A reader is dismayed at the cost of The Last Of Us Part 1 and Diablo Immortal and worries what it means for the future of gaming.
My dad, and probably yours too – it’s a common sentiment, always used to say that nothing in life is free. That was true in his day and it’s doubly true in the internet age, when so many things pretend to be free but secretly rely on taking your personal information as payment, or your time as you watch ads or become frustrated into spending real money to hurry things along.
The obvious example of this phenomenon at the moment is Diablo Immortal, a game which is by all accounts quite good in term of gameplay, but which has been ruined by its microtransactions. According to reports you can easily spend over £5,000 on in-game items and not get anything worthwhile out of it.
The whole game has been designed to wring the maximum amount of money out of the small percentage of players willing to pay thousands for in-game items (the so-called whales). The game’s been downloaded over 10 million times but if it follows the pattern of other ‘free’ to play games there’s probably only a few thousand that are spending these massive amounts of money.
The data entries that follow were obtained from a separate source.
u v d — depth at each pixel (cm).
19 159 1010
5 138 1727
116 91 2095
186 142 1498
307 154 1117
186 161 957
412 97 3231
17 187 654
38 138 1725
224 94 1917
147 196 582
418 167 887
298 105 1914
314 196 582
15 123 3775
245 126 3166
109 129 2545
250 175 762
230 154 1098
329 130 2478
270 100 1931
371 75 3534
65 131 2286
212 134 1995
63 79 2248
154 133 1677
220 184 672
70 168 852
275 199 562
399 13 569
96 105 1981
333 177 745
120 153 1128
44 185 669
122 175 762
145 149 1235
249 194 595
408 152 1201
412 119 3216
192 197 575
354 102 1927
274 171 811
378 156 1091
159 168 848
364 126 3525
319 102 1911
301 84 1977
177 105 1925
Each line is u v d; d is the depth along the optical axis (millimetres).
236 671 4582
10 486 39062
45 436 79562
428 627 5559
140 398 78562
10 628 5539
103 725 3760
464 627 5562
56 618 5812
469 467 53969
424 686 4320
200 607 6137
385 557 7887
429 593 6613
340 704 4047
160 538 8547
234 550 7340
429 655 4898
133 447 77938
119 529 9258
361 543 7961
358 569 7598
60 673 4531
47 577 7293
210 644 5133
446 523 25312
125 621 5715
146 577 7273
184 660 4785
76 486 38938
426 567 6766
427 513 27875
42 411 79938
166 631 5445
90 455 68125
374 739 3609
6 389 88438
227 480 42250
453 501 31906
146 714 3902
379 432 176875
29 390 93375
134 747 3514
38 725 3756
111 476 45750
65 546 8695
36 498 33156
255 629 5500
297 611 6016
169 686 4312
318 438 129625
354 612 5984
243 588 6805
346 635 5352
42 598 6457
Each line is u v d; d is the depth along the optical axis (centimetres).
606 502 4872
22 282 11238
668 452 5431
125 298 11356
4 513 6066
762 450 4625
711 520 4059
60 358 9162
You may think that this means it’s not a problem, since it only affects a small percentage of players, but that’s not the issue at all. The problem is that the whole game has been designed around tempting these whales. Blizzard doesn’t care about 95% of the players, it cares about the 5% that actually bring in the money.
So you’ve got a game that’s not designed as a game at all. It’s not designed to entertain, in the traditional sense, it’s designed to tempt you into spending money on it, and that is same with the majority of other big name mobile games.